#### [Job item]
Retype every line of the data below exactly, omitting the picture markers.

#### [Exercise material]
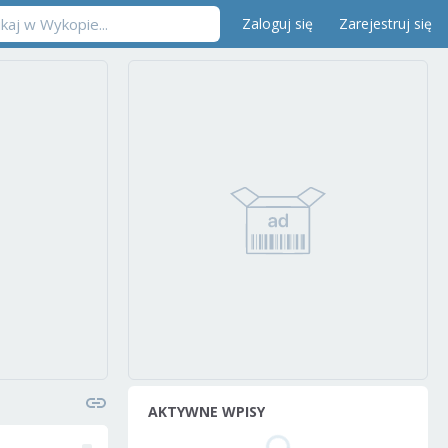
Zaloguj się
Zarejestruj się
AKTYWNE WPISY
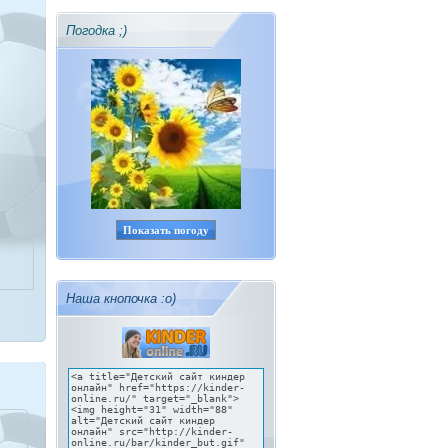
Погодка ;)
Показать погоду
Наша кнопочка :о)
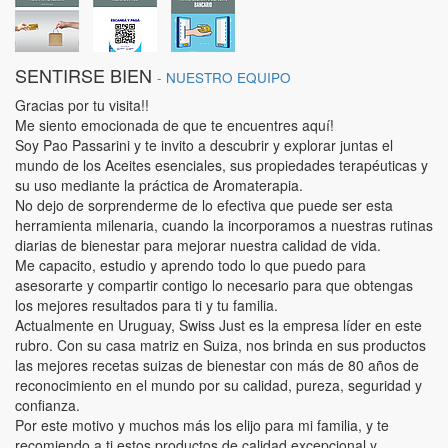
SENTIRSE BIEN
-
NUESTRO EQUIPO
Gracias por tu visita!!
Me siento emocionada de que te encuentres aquí!
Soy Pao Passarini y te invito a descubrir y explorar juntas el
mundo de los Aceites esenciales, sus propiedades terapéuticas y
su uso mediante la práctica de Aromaterapia.
No dejo de sorprenderme de lo efectiva que puede ser esta
herramienta milenaria, cuando la incorporamos a nuestras rutinas
diarias de bienestar para mejorar nuestra calidad de vida.
Me capacito, estudio y aprendo todo lo que puedo para
asesorarte y compartir contigo lo necesario para que obtengas
los mejores resultados para ti y tu familia.
Actualmente en Uruguay, Swiss Just es la empresa líder en este
rubro. Con su casa matriz en Suiza, nos brinda en sus productos
las mejores recetas suizas de bienestar con más de 80 años de
reconocimiento en el mundo por su calidad, pureza, seguridad y
confianza.
Por este motivo y muchos más los elijo para mi familia, y te
recomiendo a ti estos productos de calidad excepcional y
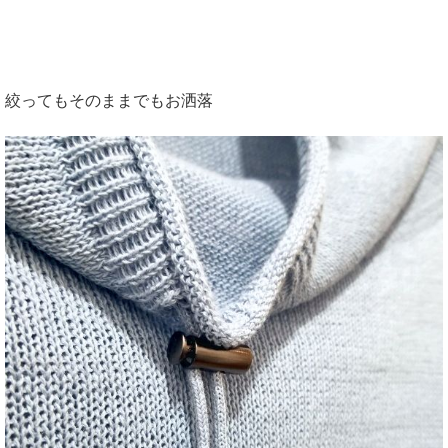
絞ってもそのままでもお洒落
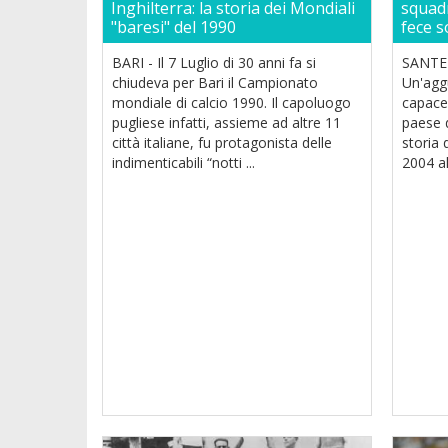
Inghilterra: la storia dei Mondiali
squadr
"baresi" del 1990
fece 
BARI - Il 7 Luglio di 30 anni fa si
SANTE
chiudeva per Bari il Campionato
Un'aggu
mondiale di calcio 1990. Il capoluogo
capace 
pugliese infatti, assieme ad altre 11
paese d
città italiane, fu protagonista delle
storia 
indimenticabili “notti ...
2004 al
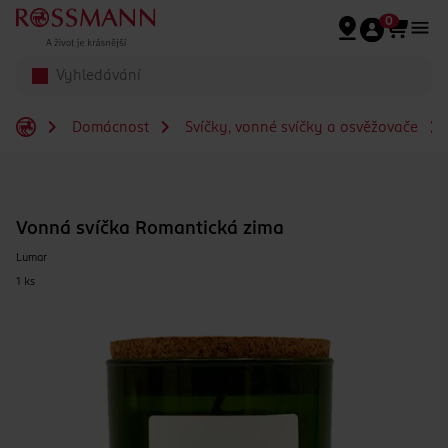
Přeskočit na hlavmní obsah
0
Domácnost
Svíčky, vonné svíčky a osvěžovače
Vonná svíčka Romantická zima
Lumar
1 ks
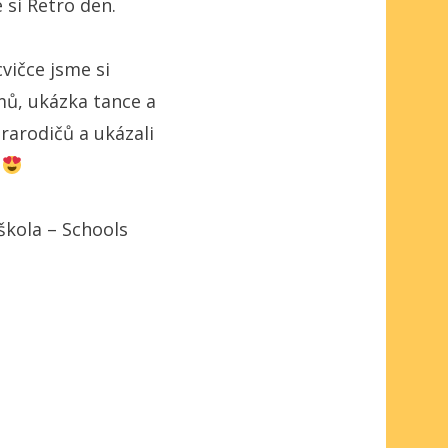
e si Retro den.
cvičce jsme si
ýmů, ukázka tance a
rarodičů a ukázali
.
škola – Schools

#### [Finished task]
Zaloguj się
Zarejestruj się
AKTYWNE WPISY
Погодка ;)
Показать погоду
Наша кнопочка :о)
SENTIRSE BIEN
-
NUESTRO EQUIPO
Gracias por tu visita!!
Me siento emocionada de que te encuentres aquí!
Soy Pao Passarini y te invito a descubrir y explorar juntas el
mundo de los Aceites esenciales, sus propiedades terapéuticas y
su uso mediante la práctica de Aromaterapia.
No dejo de sorprenderme de lo efectiva que puede ser esta
herramienta milenaria, cuando la incorporamos a nuestras rutinas
diarias de bienestar para mejorar nuestra calidad de vida.
Me capacito, estudio y aprendo todo lo que puedo para
asesorarte y compartir contigo lo necesario para que obtengas
los mejores resultados para ti y tu familia.
Actualmente en Uruguay, Swiss Just es la empresa líder en este
rubro. Con su casa matriz en Suiza, nos brinda en sus productos
las mejores recetas suizas de bienestar con más de 80 años de
reconocimiento en el mundo por su calidad, pureza, seguridad y
confianza.
Por este motivo y muchos más los elijo para mi familia, y te
recomiendo a ti estos productos de calidad excepcional y
絞ってもそのままでもお洒落
Inghilterra: la storia dei Mondiali
squadr
"baresi" del 1990
fece 
BARI - Il 7 Luglio di 30 anni fa si
SANTE
chiudeva per Bari il Campionato
Un'aggu
mondiale di calcio 1990. Il capoluogo
capace 
pugliese infatti, assieme ad altre 11
paese d
città italiane, fu protagonista delle
storia 
indimenticabili “notti ...
2004 al
Přeskočit na hlavmní obsah
0
Domácnost
Svíčky, vonné svíčky a osvěžovače
Vonná svíčka Romantická zima
Lumar
1 ks
e si Retro den.
cvičce jsme si
ýmů, ukázka tance a
rarodičů a ukázali
.
škola – Schools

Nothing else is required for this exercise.